英文 The first novel-view synthesis approaches were based on light fields, f irst densely sampled [Gortler et al. 1996; Levoy and Hanrahan 1996] then allowing unstructured capture [Buehler et al. 2001]. The advent of Structure-from-Motion (SfM) [Snavely et al. 2006] enabled an entire new domain where a collection of photos could be used to synthesize novel views. SfM estimates a sparse point cloud during camera calibration, that was initially used for simple visualization of 3D space. Subsequent multi-view stereo (MVS) produced im pressive full 3D reconstruction algorithms over the years [Goesele et al. 2007], enabling the development of several view synthesis algorithms [Chaurasia et al. 2013; Eisemann et al. 2008; Hedman et al. 2018; Kopanas et al. 2021]. All these methods re-project and blend the input images into the novel view camera, and use the geometry to guide this re-projection. These methods produced ex cellent results in many cases, but typically cannot completely re cover from unreconstructed regions, or from “over-reconstruction”, when MVS generates inexistent geometry. Recent neural render ing algorithms [Tewari et al. 2022] vastly reduce such artifacts and avoid the overwhelming cost of storing all input images on the GPU, outperforming these methods on most fronts.
中文 第一个新颖的视图合成方法基于光场,首先是密集采样 [Gortler 等人。 1996; Levoy 和 Hanrahan 1996] 然后允许非结构化捕获 [Buehler 等人。 2001]。运动结构 (SfM) 的出现 [Snavely 等人。 2006]启用了一个全新的领域,可以使用一组照片来合成新颖的视图。 SfM 在相机校准期间估计稀疏点云,最初用于 3D 空间的简单可视化。随后的多视图立体 (MVS) 多年来产生了令人印象深刻的全 3D 重建算法 [Goesele 等人。 2007],使得多种视图合成算法的开发成为可能[Chaurasia 等人。 2013年;艾斯曼等人。 2008年;赫德曼等人。 2018;科帕纳斯等人。 2021]。所有这些方法都将输入图像重新投影并混合到新颖的视图相机中,并使用几何形状来指导这种重新投影。这些方法在许多情况下产生了出色的结果,但当 MVS 生成不存在的几何体时,通常无法从未重建区域或“过度重建”中完全恢复。
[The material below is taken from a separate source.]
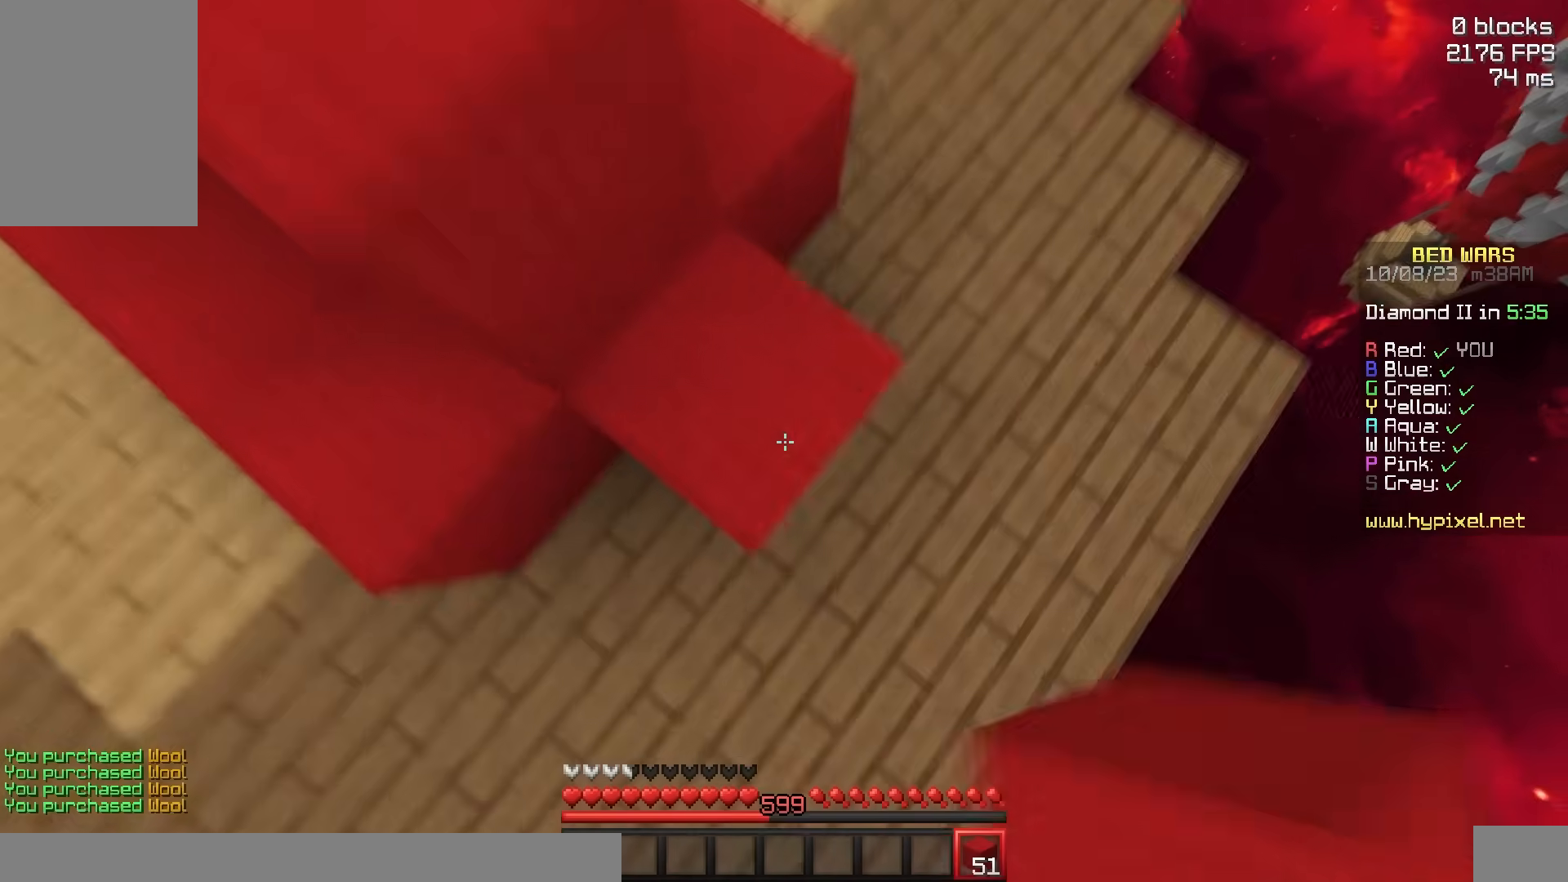
{"keys": ["d", "s", "space"], "mouse": ["right"], "events": [[183, "mouse_right", "down"], [217, "space", "up"], [233, "s", "up"], [283, "mouse_right", "up"], [383, "s", "down"], [383, "space", "down"], [483, "mouse_right", "down"]]}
最近的神经渲染算法 [Tewari 等人。 2022]大大减少了此类伪影,并避免了将所有输入图像存储在 GPU 上的巨大成本,在大多数方面都优于这些方法。

2.2 Neural Rendering and Radiance Fields

英文 Deeplearning techniques were adopted early for novel-view synthe sis [Flynn et al. 2016; Zhou et al. 2016]; CNNs were used to estimate blendingweights[Hedmanetal.2018],orfortexture-spacesolutions [Riegler and Koltun 2020; Thies et al. 2019]. The use of MVS-based geometry is a major drawback of most of these methods; in addition, the use of CNNs for final rendering frequently results in temporal f lickering. Volumetric representations for novel-view synthesis were ini tiated by Soft3D [Penner and Zhang 2017]; deep-learning tech niques coupled with volumetric ray-marching were subsequently proposed[Henzleretal.2019;Sitzmannetal.2019]buildingonacon tinuous differentiable density field to represent geometry. Rendering using volumetric ray-marching has a significant cost due to the large number of samples required to query the volume. Neural Radiance Fields (NeRFs) [Mildenhall et al. 2020] introduced importance sam pling and positional encoding to improve quality, but used a large Multi-Layer Perceptron negatively affecting speed. The success of NeRFhasresulted in anexplosion of follow-up methods that address quality and speed, often by introducing regularization strategies; the current state-of-the-art in image quality for novel-view synthesis is Mip-NeRF360 [Barron et al. 2022]. While the rendering quality is outstanding, training and rendering times remain extremely high; we are able to equal or in some cases surpass this quality while providing fast training and real-time rendering.
中文 深度学习技术早期被用于新视角合成¹²。卷积神经网络(CNN)被用于估计融合权重³,或者用于纹理空间解决方案⁴。然而,大多数这些方法都使用基于多视图立体几何的表示,这是一个主要的缺点。此外,使用CNN进行最终渲染通常会导致时间上的闪烁。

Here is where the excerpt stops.